AI stocks post big gains in Q3. These are the winners and losers
Alphabet and Teradyne post big gains, while Salesforce and Adobe were down in the quarter.
Artificial intelligence stocks extended their blockbuster gains in the third quarter amid continued heavy investment in the technology. A basket of 38 AI stocks selected by Morningstar equity analysts rose 15.7% in the quarter, which followed a 27.3% surge in the second. The third quarter’s gain doubled the 7.7% return on the overall stock market, as measured by the Morningstar US Market Index, and it was ahead of the 11.7% return on the Morningstar US Technology Index.
Leading contributors to the rally included Corning GLW, up 53.3%, and Teradyne TER, which advanced 49.5%.
Of the 38 stocks in the basket, 25, or 66%, outperformed the market during the quarter, with 15 rising more than 20%. The majority of the outperformers were in the technology sector, with a couple of others dispersed across communication services and industrials.
With this rally, the AI basket now trades at a 16% premium to Morningstar’s fair value estimate of the average stock in it.
The AI stock basket
The Morningstar equal-weighted basket of 38 stocks aims to represent a cross section of the AI universe. The largest portion is allocated to hardware firms involved in building or supporting AI server infrastructure, such as Taiwan Semiconductor Manufacturing TSM. Next-largest are the hyperscalers, included for their cloud businesses, product-level AI integration, and internal infrastructure development. These include names like Amazon.com AMZN. Finally, there are select software firms that could benefit from advancements in AI, such as Salesforce CRM.

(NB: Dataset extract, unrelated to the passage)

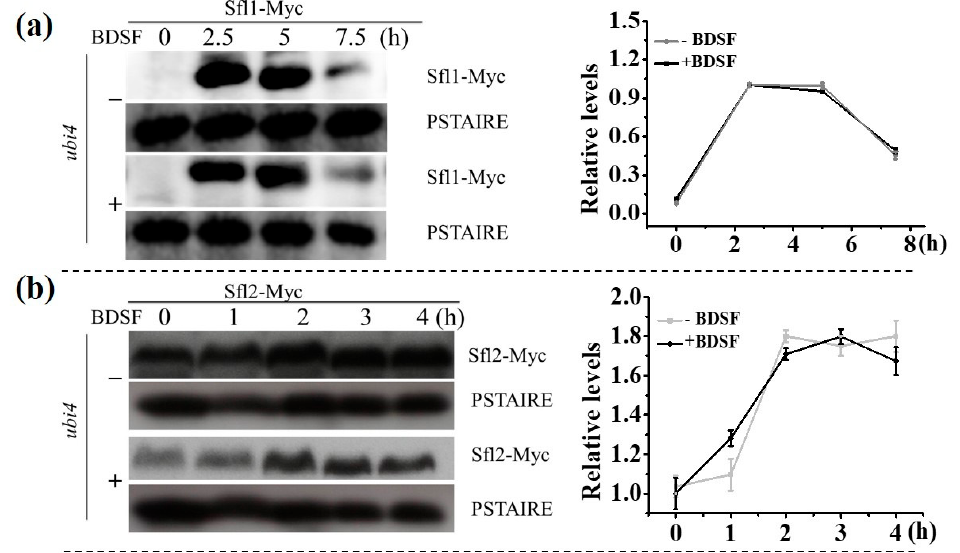
(right panels) were analyzed using ImageJ software. Normalizations were performed against the corresponding protein signal at 0 h ( a , b ) or 1 h ( c ). under hyphal inducing condition, BDSF treatment helps to maintain Ubi4 and Sfl1 proteins at a high level, resulting in rapidly decrease of Sfl2 protein, hence inhibits hyphal morphogenesis.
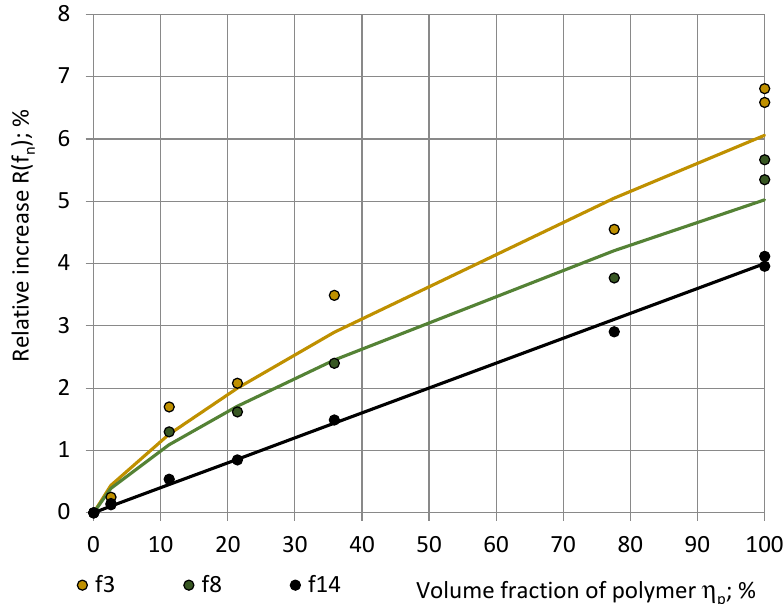
Figure 14. The relative increase R(f n ) in the true permittivity of rigid polyurethane materials in dependence of volume fraction of polyurethane at frequencies f 3 = 40 Hz (beige), f 8 = 1280 Hz (green), and f 14 = 81,920 Hz (black).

The best and worst performers in the Morningstar AI basket
There were clear winners and losers among AI stocks. Here are the five best-performing stocks from the AI basket in the quarter.
Among the best performers were Corning, up 53.25%, Teradyne, up 49.54%, and Arista Networks ANET, up 40.13%. According to William Kerwin, senior equity analyst at Morningstar, all three benefit from buildouts of AI data center infrastructure. For Corning, the connection is optical fiber, Teradyne with chip testing equipment, and Arista for network connectivity equipment. “Across these stocks, we see Corning and Arista as overvalued, and Teradyne as fairly valued.” says Kerwin.
Another AI leader in the quarter was Alphabet GOOG, up 37.88%. Morningstar equity analyst Malik Ahmed Khan says the outcome of the Google Search antitrust case was a significant factor in the rally: “The case has been hanging over Alphabet’s head. With this ruling, investors can breathe a sigh of relief, knowing that US District Judge Amit Mehta did not propose structural remedies that could have been value-destructive.” He believes Alphabet can focus more on its Search business while aggressively integrating AI features. “We now view Alphabet as fairly valued, with the stock up more than 50% from its April lows,” he says.
One non-US name landed among the top performers: Samsung Electronics 005930 rose 40.8%. The stock currently trades at a 17% premium to its fair value estimate.
While it was overall a strong quarter for AI stocks, seven of the 38 finished the period in the red, including several high-profile names. Salesforce lost 9.96%, ServiceNow NOW fell 8.48%, and Adobe ADBE dropped 7.1%. “Software in general totally rolled over in July and has been weak through early September.” explains Morningstar senior equity analyst Dan Romanoff.
The rise of generative AI and increasing competition have put Adobe under pressure. “There are fears around the impact generative AI will have, and low-end competitors caught Adobe off-guard a few years ago, and the company has been playing defense,” says Romanoff. He says that while Adobe now has a firm footing in the affordable segment of the market with Adobe Express, competition continues to ramp up as stocks such as Figma FIG provide diversity in the market. “Investors have an alternative vehicle in the creative/design software space that they haven’t had in 15-20 years,” explains Romanoff.
With Salesforce, generative AI is seen as posing a major threat to the company’s core business. “Customer service is likely to be one of the first areas affected by generative AI,” says Romanoff. With 20% of Salesforce’s revenue coming from Service Cloud, he says the potential erosion of its seat-based model is leading to skepticism about the stock.
Adobe and Salesforce trade at a discount to their fair value estimates, while ServiceNow is considered fairly valued.
AI Stock valuations
While the rally lifted holders of these stocks, the gains are also inflating valuations. The average price/fair value estimate ratio rose to 1.16 during the third quarter from 0.99 at the close of the second. This means the average stock in the AI basket now trades at a 16% premium to its fair value estimate.